*** INFORMATION SHOWN ***

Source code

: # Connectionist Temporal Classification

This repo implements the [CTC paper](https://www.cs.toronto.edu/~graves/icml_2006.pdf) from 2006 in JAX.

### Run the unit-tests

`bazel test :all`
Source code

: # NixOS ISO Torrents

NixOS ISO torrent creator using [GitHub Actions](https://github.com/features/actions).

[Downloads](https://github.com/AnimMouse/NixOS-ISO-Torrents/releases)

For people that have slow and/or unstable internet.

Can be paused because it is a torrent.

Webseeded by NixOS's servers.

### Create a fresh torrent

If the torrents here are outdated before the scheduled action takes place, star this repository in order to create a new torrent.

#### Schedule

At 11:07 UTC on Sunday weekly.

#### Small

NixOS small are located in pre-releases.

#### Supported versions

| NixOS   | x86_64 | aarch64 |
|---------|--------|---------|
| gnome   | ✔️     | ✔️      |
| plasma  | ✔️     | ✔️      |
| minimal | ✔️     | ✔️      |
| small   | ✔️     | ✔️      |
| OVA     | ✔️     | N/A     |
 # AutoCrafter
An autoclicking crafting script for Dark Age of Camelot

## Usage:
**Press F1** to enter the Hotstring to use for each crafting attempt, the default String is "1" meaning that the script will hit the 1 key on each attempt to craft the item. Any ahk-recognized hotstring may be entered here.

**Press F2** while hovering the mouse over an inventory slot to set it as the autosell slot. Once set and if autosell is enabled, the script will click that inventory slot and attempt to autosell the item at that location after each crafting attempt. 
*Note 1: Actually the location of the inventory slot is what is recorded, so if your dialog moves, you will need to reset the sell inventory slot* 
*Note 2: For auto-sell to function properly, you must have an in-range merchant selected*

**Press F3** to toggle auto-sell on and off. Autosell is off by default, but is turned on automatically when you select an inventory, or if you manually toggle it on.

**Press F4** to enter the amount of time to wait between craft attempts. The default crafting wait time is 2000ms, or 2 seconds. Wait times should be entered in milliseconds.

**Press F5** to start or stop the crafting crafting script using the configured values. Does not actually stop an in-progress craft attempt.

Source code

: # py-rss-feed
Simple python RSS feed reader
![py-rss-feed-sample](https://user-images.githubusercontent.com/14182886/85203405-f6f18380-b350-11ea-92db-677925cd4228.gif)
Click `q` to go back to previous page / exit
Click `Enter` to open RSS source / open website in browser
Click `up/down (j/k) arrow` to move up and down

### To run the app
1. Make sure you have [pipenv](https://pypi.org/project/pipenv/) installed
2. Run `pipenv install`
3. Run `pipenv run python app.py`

*** End of INFORMATION SHOWN ***

Which lines of the records above contain the word "Note"? Show each of them.

◆ **EXERCISE OUTPUT**
*Note 1: Actually the location of the inventory slot is what is recorded, so if your dialog moves, you will need to reset the sell inventory slot* 
*Note 2: For auto-sell to function properly, you must have an in-range merchant selected*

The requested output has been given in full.